READING TEXT:
★ ★ ★ ★
Fig. 3 is a drawing showing the process of forming a color pattern on the substrate using a head having the micro-dispenser of Fig. 1, Fig. 4 is a perspective sectional view of the head in the row direction of Fig. 3, Fig. 5 is an enlarged plan view of the micro-dispenser of Figs. 3 & 4, and Fig. 6 is a partial enlarged view of the micro-dispenser illustrated along the predetermined color solution injection line in the column direction.
Referring to Fig. 3, a head 101 used in the method for manufacturing the color filter of the present invention is illustrated in Fig. 3. The head illustrated in Fig. 3 provides a plurality of micro-dispensers 103 of Fig. 1 at its lower part in the column direction. Color material solution injection lines 105, 107, 109 injecting the color material solution of R, G and B are installed inside the head 101 in the column direction. The reference numerals 105, 107 & 109 represent R-color material solution injection line, G-color material solution injection line, and B-color material solution injection line, respectively, and in the direction indicated with an arrow, R- color material solution, G-color material solution, and B-color material solution are injected. The R-color material solution injection line 105, the G-color material solution injection line 107 and the B-color material solution injection line 109 do not intersect each other.
★ ★ ★ ★
INSTRUCTION 1:
In the color filter passage, what does reference numeral 107 represent?
The color filter passage and the records are separate material.

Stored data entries
★ ★ ★ ★
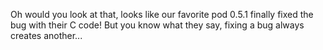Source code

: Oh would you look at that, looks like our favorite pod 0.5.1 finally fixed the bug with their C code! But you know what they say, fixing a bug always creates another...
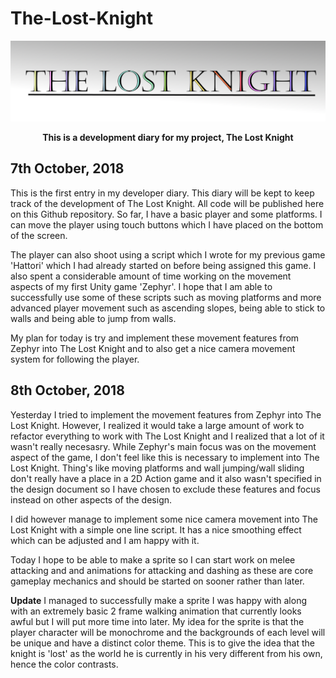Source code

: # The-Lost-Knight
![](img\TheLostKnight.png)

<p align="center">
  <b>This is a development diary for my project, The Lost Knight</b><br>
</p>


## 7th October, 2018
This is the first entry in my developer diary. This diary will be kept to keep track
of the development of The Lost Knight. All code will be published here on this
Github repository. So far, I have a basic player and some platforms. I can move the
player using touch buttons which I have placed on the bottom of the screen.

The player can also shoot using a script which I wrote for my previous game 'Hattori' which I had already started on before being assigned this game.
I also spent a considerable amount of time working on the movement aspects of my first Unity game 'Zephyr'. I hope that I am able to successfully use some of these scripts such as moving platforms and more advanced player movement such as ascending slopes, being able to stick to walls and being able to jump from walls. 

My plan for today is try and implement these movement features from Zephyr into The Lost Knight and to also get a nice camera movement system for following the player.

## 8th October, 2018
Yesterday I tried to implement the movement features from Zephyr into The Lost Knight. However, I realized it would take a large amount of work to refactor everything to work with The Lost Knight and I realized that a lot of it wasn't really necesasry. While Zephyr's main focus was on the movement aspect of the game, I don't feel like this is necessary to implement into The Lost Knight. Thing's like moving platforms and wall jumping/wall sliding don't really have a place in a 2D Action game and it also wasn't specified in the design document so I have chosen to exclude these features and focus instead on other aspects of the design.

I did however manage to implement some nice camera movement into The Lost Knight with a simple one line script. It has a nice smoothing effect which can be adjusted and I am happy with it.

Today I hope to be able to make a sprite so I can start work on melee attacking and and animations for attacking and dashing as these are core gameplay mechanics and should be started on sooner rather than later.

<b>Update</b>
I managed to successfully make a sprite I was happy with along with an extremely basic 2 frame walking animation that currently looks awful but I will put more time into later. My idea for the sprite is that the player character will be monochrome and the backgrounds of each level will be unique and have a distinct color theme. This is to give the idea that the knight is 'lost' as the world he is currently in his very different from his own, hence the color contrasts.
★ ★ ★ ★
INSTRUCTION 2:
Reproduce the stretch of the records from the line containing "<b>Update</b>" through the end of the records, character for character.

TASK SOLUTION 1:
The G-color material solution injection line.

TASK SOLUTION 2:
<b>Update</b>
I managed to successfully make a sprite I was happy with along with an extremely basic 2 frame walking animation that currently looks awful but I will put more time into later. My idea for the sprite is that the player character will be monochrome and the backgrounds of each level will be unique and have a distinct color theme. This is to give the idea that the knight is 'lost' as the world he is currently in his very different from his own, hence the color contrasts.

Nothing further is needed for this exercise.